**WHAT YOU HAVE TO DO**
All lines from the one containing "cutting board: present" through the final line of the listing below, and no others, must be returned exactly; no pictures belong in the copy.

**RECORDS FOR THE TASK**
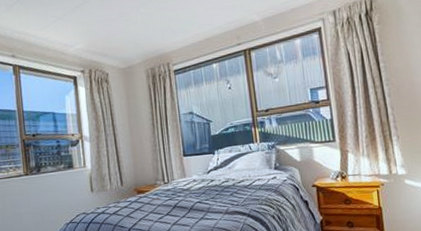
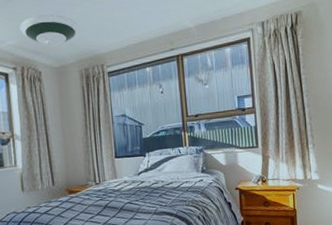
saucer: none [87,17,145,48] -> present [20,14,80,46]

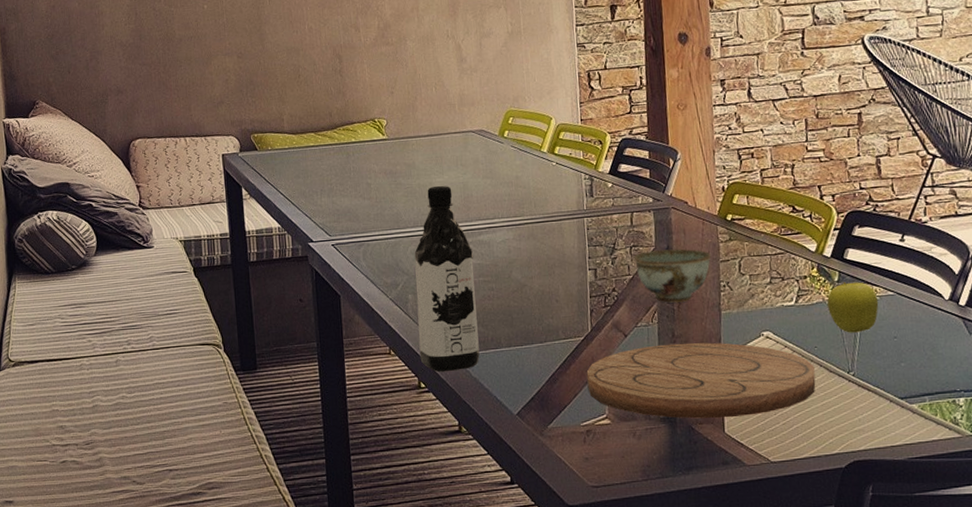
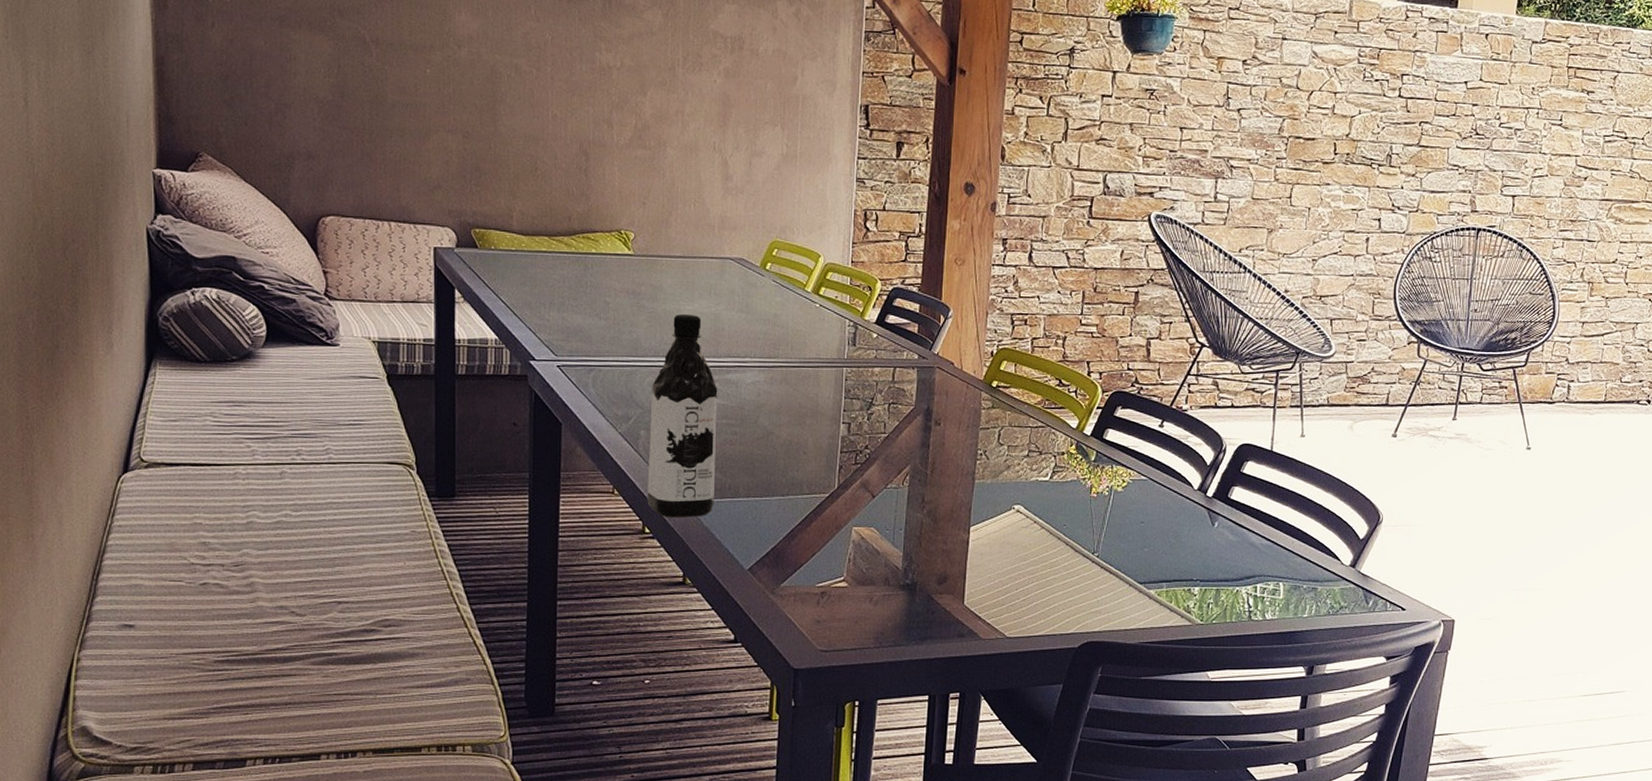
cutting board: present [586,342,816,419] -> none [827,509,1061,589]
bowl: present [633,248,711,303] -> none [891,410,972,467]
fruit: present [827,281,879,333] -> none [1081,462,1131,514]

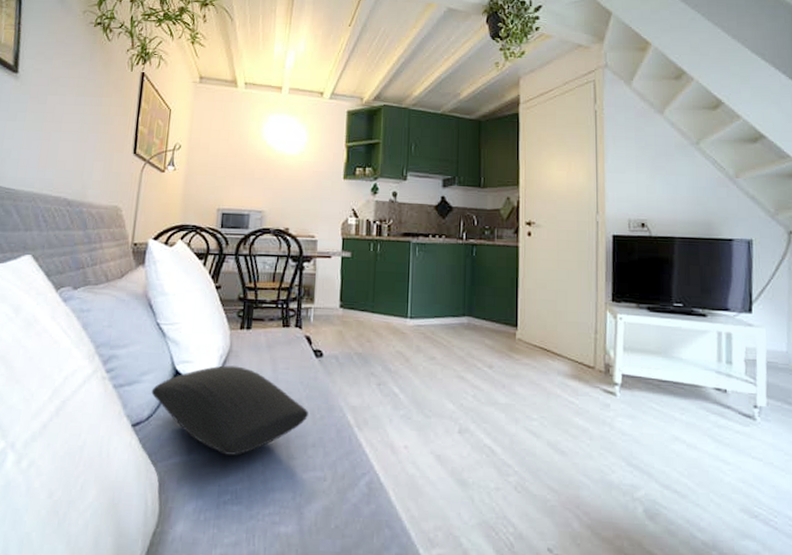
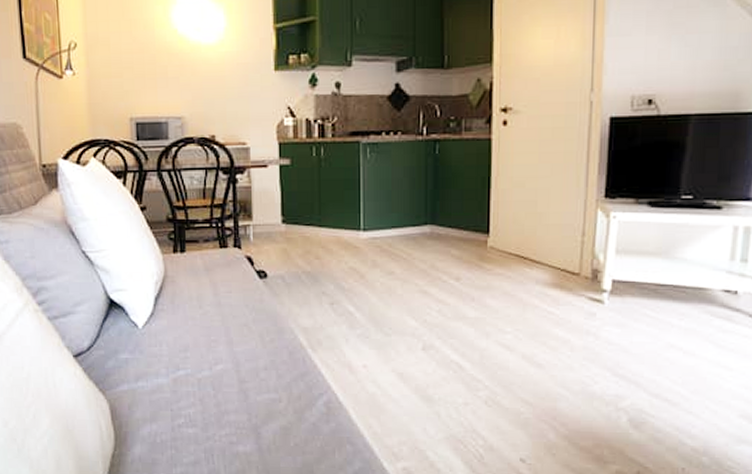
cushion: present [151,365,308,456] -> none [88,292,257,381]

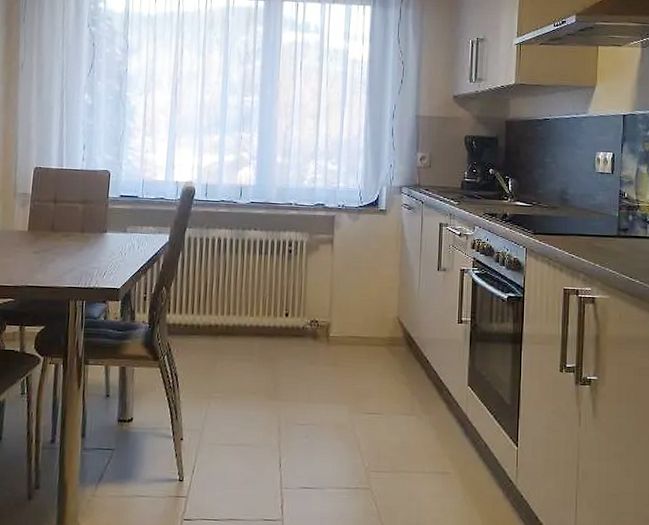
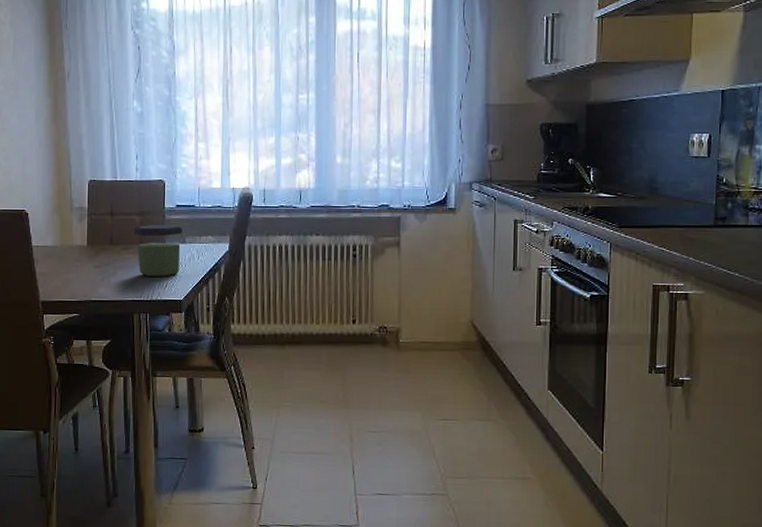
jar: none [76,213,124,265] -> present [134,224,182,277]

**WRITTEN SOLUTION**
cutting board: present [586,342,816,419] -> none [827,509,1061,589]
bowl: present [633,248,711,303] -> none [891,410,972,467]
fruit: present [827,281,879,333] -> none [1081,462,1131,514]

cushion: present [151,365,308,456] -> none [88,292,257,381]

jar: none [76,213,124,265] -> present [134,224,182,277]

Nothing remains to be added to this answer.